Friday, April 15, 2005

"Punish the rich" ideology

If you are reading this blog, you probably are already well-versed in the massive unfairness of the current U.S. tax code - i.e., the "rich" get soaked while the "poor" pay next to nothing. Rush Limbaugh's homepage has the gory details.

A "news" article from the Christian Science Monitor today argues that the Bush tax cuts are producing a de facto flat tax by giving more tax breaks to the dreaded rich. Regardless of whether the tax burden is "flattening" or not, this paragraph at the beginning of the article caught my eye:

"Ever since the introduction of the modern income tax in 1913, US policy has been guided by the notion that the rich should pay a larger (sic) of their income in federal taxes, since they arguably owe something extra to a government that protects their greater wealth, and to a society that has helped them prosper."
Ok, assuming this rationale is true it says absoultely nothing about the difference between a larger percentage and a larger absolute value. Under a flat tax, the rich will pay more absolute dollars in taxes - the same percentage of a larger amout is larger. Hence, even if they owe something "more" to society for creating more wealth than less productive people (sorry, I just can't help putting the facts straight) they do pay "more" with a flat tax and the CSM article has no point.
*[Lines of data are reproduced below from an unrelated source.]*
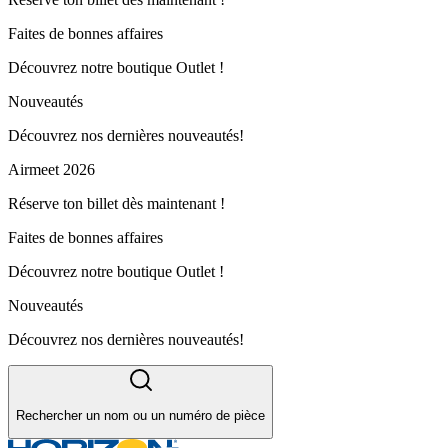
Faites de bonnes affaires
Découvrez notre boutique Outlet !
Nouveautés
Découvrez nos dernières nouveautés!
Airmeet 2026
Réserve ton billet dès maintenant !
Faites de bonnes affaires
Découvrez notre boutique Outlet !
Nouveautés
Découvrez nos dernières nouveautés!
Rechercher un nom ou un numéro de pièce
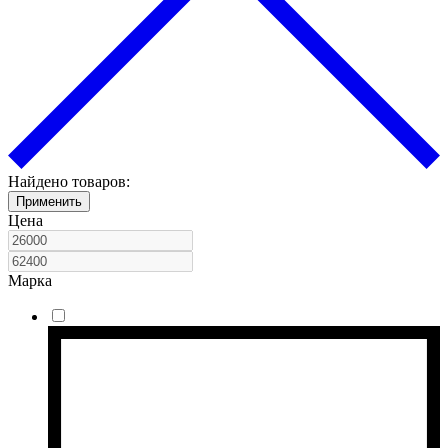
Найдено товаров:
Применить
Цена
Марка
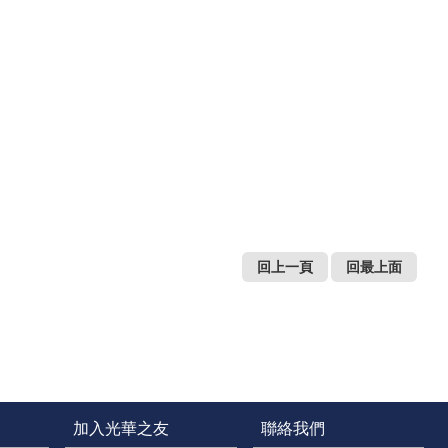
回上一頁
回最上面
加入光華之友
聯絡我們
The unanswered question is - how much more do the productive (er, "rich") "owe" to society? Notice how the CSM article leaves out a word after "larger." Was this intentional?

Allow me to give a lesson on how the media use statistics to lie about the tax code. The deception is easy because it simply entails mixing up percentages with absolute values.

Let's suppose a "rich" person makes $100,000 per year in taxable income and a "poor" person makes $10,000, again in taxable income. Under a flat tax - say, 20% - Mr. Rich will pay $20,000 in taxes while Mr. Poor will pay $2,000. Now suppose a Republican President and Congress cut the flat tax rate to 15%. Mr. Rich will pay $15,000 while Mr. Poor will pay $1,500. What will the media say?

- Mr. Rich got a tax cut ten times larger than Mr. Poor ($5,000 compared with $500), or
- Mr. Poor's tax cut was only 10% of Mr. Rich's.

That is the most typical type of distortion because it is the easiest, and reporters as a group are not known for their math skills. Here's another deception, used mainly by liberal interest groups (i.e., where someone has more than rudimentary math skills):

Assume the same facts. The media can report the size of the tax cut in multiple ways. They may say it's 5% (20% - 15% = 5%). They may say it is 25%. (Both Mr. Rich and Mr. Poor are paying only 75% of what they would otherwise pay without the tax cut.) Both are mathmatically correct. The deception here is to mix these two. The media ofter report this as Mr. Rich got a 25% tax cut while Mr. Poor got only a 5% tax cut.

Just repeal the Sixteenth Amendment.